Material to process:
------------------------------------------------------------
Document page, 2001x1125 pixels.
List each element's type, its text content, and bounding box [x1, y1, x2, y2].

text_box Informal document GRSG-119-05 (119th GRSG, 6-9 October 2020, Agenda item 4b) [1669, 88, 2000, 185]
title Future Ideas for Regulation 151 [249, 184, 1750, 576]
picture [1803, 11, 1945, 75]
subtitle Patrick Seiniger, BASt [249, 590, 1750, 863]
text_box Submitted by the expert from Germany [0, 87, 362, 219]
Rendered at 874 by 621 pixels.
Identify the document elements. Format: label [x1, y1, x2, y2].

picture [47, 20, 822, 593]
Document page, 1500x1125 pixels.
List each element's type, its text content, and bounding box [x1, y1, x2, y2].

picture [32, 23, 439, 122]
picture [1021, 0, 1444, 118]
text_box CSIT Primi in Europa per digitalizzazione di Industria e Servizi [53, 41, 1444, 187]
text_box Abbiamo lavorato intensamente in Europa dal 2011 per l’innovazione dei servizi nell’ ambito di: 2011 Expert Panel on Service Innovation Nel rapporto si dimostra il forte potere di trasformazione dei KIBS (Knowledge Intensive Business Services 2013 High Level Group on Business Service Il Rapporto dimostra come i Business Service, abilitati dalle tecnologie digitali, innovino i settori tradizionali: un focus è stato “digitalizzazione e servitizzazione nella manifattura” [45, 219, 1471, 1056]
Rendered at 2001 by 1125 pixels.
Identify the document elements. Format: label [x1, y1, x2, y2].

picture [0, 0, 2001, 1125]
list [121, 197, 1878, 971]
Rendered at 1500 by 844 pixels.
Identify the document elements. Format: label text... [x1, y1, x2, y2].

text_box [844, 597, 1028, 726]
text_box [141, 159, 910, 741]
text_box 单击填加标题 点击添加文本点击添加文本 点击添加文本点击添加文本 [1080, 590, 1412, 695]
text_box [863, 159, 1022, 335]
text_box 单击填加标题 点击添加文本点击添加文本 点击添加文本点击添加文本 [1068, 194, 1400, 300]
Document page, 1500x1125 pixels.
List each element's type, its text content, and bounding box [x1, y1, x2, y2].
------------------------------------------------------------
What to work on:
The material is to be given again in full and without variation.

Answer space:
Document page, 2001x1125 pixels.
List each element's type, its text content, and bounding box [x1, y1, x2, y2].

text_box Informal document GRSG-119-05 (119th GRSG, 6-9 October 2020, Agenda item 4b) [1669, 88, 2000, 185]
title Future Ideas for Regulation 151 [249, 184, 1750, 576]
picture [1803, 11, 1945, 75]
subtitle Patrick Seiniger, BASt [249, 590, 1750, 863]
text_box Submitted by the expert from Germany [0, 87, 362, 219]
Rendered at 874 by 621 pixels.
Identify the document elements. Format: label [x1, y1, x2, y2].

picture [47, 20, 822, 593]
Document page, 1500x1125 pixels.
List each element's type, its text content, and bounding box [x1, y1, x2, y2].

picture [32, 23, 439, 122]
picture [1021, 0, 1444, 118]
text_box CSIT Primi in Europa per digitalizzazione di Industria e Servizi [53, 41, 1444, 187]
text_box Abbiamo lavorato intensamente in Europa dal 2011 per l’innovazione dei servizi nell’ ambito di: 2011 Expert Panel on Service Innovation Nel rapporto si dimostra il forte potere di trasformazione dei KIBS (Knowledge Intensive Business Services 2013 High Level Group on Business Service Il Rapporto dimostra come i Business Service, abilitati dalle tecnologie digitali, innovino i settori tradizionali: un focus è stato “digitalizzazione e servitizzazione nella manifattura” [45, 219, 1471, 1056]
Rendered at 2001 by 1125 pixels.
Identify the document elements. Format: label [x1, y1, x2, y2].

picture [0, 0, 2001, 1125]
list [121, 197, 1878, 971]
Rendered at 1500 by 844 pixels.
Identify the document elements. Format: label text... [x1, y1, x2, y2].

text_box [844, 597, 1028, 726]
text_box [141, 159, 910, 741]
text_box 单击填加标题 点击添加文本点击添加文本 点击添加文本点击添加文本 [1080, 590, 1412, 695]
text_box [863, 159, 1022, 335]
text_box 单击填加标题 点击添加文本点击添加文本 点击添加文本点击添加文本 [1068, 194, 1400, 300]
Document page, 1500x1125 pixels.
List each element's type, its text content, and bounding box [x1, y1, x2, y2].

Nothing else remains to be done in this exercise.